As a response to this change, monotheistic traditions will ask about God, creation, and moral values. Faiths not centered on a single divine Being must rethink their use of nature as a symbol of enlightenment or source of refuge, and about the possibilities of any kind of personal illumination at a time of collective destruction. The pressure to change may affect even the most familiar and comforting of religious rituals. Can communion wine really be the blood of Christ if it contains poisonous pesticide residues? Is the age-old Buddhist meditation practice of attending to the breath rendered suspect when we are breathing polluted air?

The new ecotheologies—accounts of God, ultimate meaning, human responsibility, and ethical life—typically begin with the pained recognition of just how bad things have become. Ecotheologians write about our situation with a passion born of grief, fear, and at times profound anger. These feelings are tied to an understanding of the basic features of the crisis that ecotheologians share with scientists, secular environmentalists, and informed members of the public. Thus, Catholic ethicist Daniel Maguire expresses a widely held sentiment when he grieves that “for the first time, our power to destroy outstrips the earth’s power to restore.” Overviews of the bleak facts typically follow such dire generalizations, as in the beginning of a book by a contemporary Protestant theologian: “Global warming, holes in the ozone layer, toxic wastes, oil spills, acid rain, drinking water contamination, overflowing landfills, top-soil erosion, species extinction, destruction of the rain forests, leakage of nuclear waste, lead poisoning, desertification, smog [are the] bald-faced reality of contemporary life in the world today.” It is quite interesting and not a little ironic that the new ecotheologies often start not by discussing God, faith, tradition, or the holy, but with references to information provided by biologists, chemists, and ecologists. The findings of science are leading theologians to reexamine some of the most fundamental tenets of their faith.

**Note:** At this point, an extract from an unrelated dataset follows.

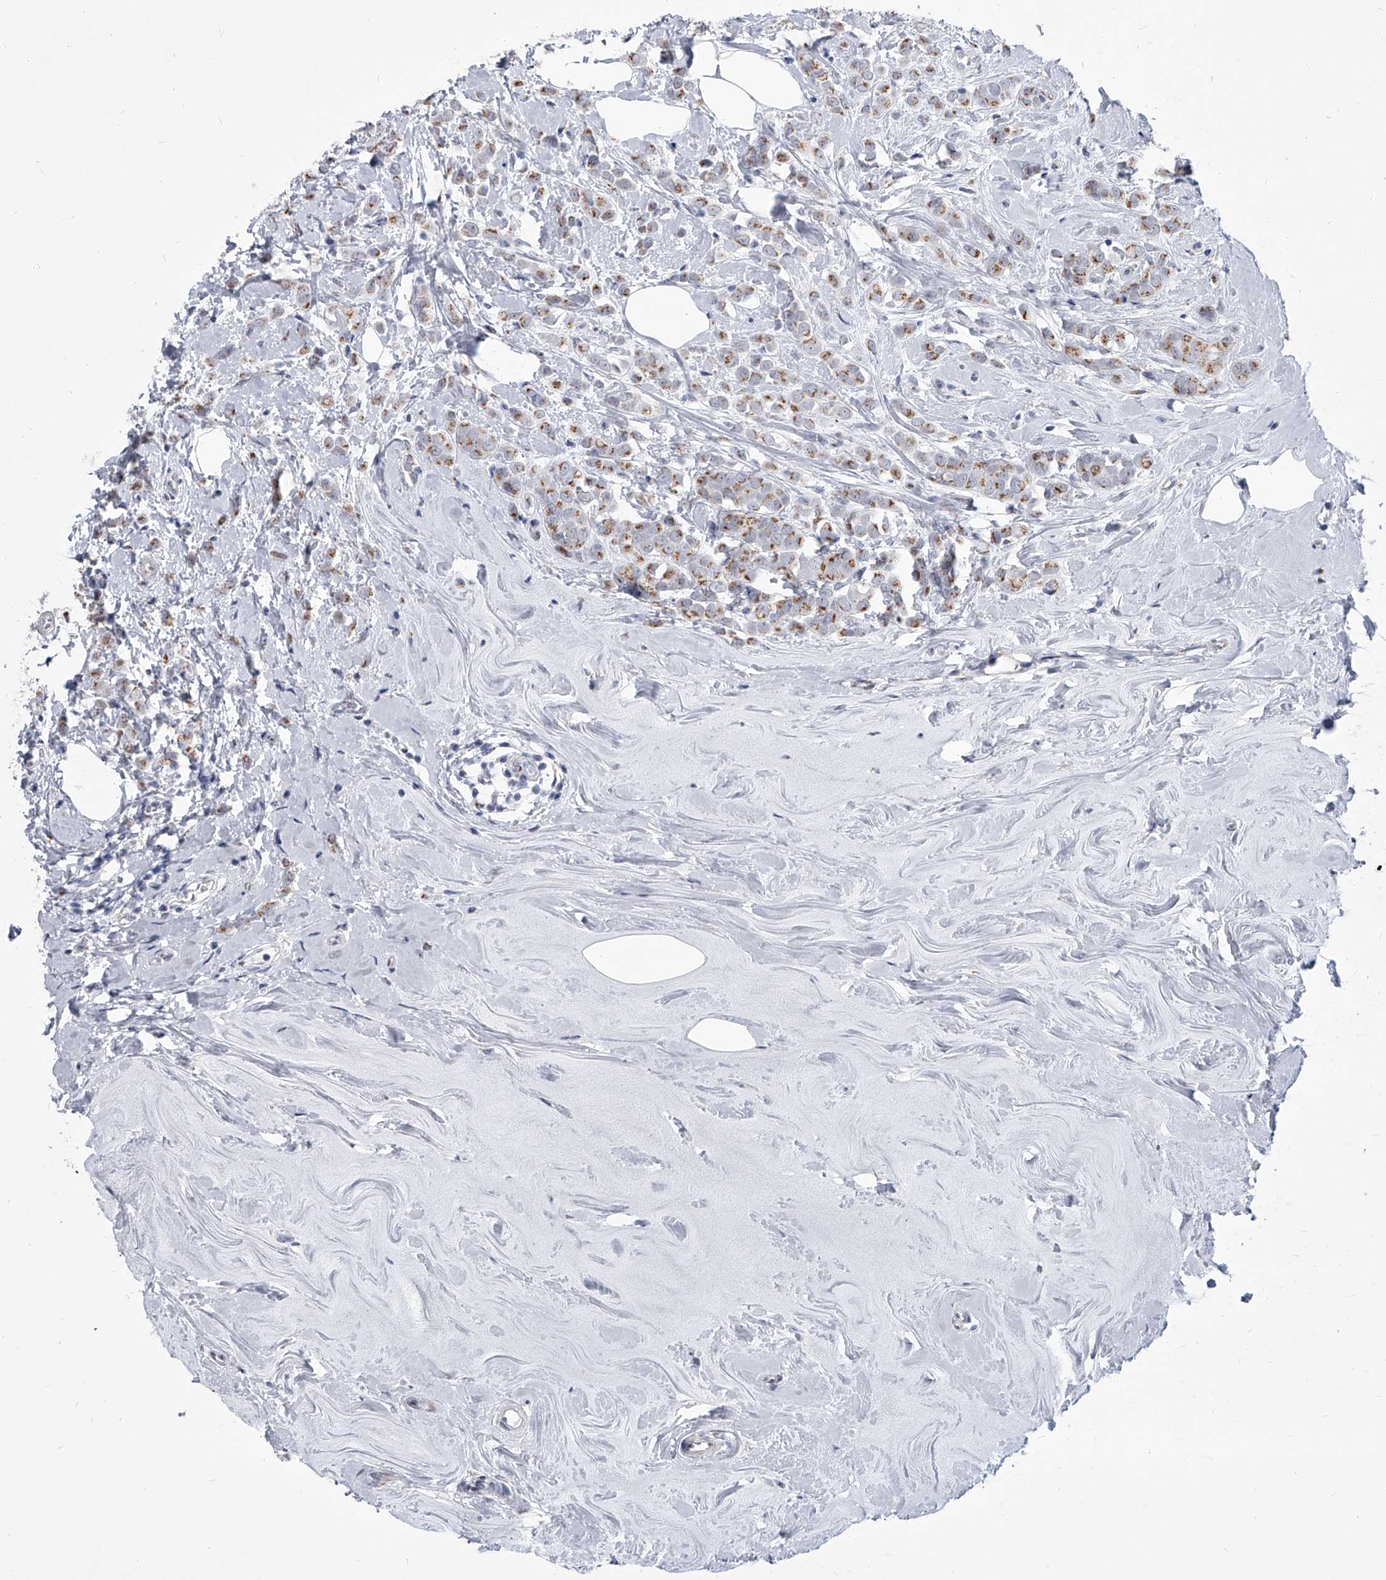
{"staining": {"intensity": "moderate", "quantity": "25%-75%", "location": "cytoplasmic/membranous"}, "tissue": "breast cancer", "cell_type": "Tumor cells", "image_type": "cancer", "snomed": [{"axis": "morphology", "description": "Lobular carcinoma"}, {"axis": "topography", "description": "Breast"}], "caption": "Human breast cancer stained with a protein marker shows moderate staining in tumor cells.", "gene": "EVA1C", "patient": {"sex": "female", "age": 47}}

Alongside recognition of the severity of the crisis there is a passionate concern that religion help stop it or, at the very least, cease causing it. In 1988 Catholic priest Thomas Berry lamented, “After dealing with suicide, homicide, and genocide, our Western Christian moral code collapses completely: it cannot deal with biocide. . . . Nor have church authorities made any sustained protest against the violence being done to the planet.” Some commentators have even suggested that the particular attitude of Protestantism toward the Bible—that it is the literal word of God—removed the symbolic meanings that had previously infused the natural world and paved the way for science’s disenchantment of the world and for environmental excess: “Those who believed that the Deity had imposed a particular order on the cosmos moved their attention away from the symbolic function of objects and focused instead on the ways in which the things of nature might play some practical role in human welfare.” Thus, Protestantism, the common faith of the leading figures and nations of the Industrial Revolution and the growth of modern economies, may have had a particular affinity for environmental unconcern.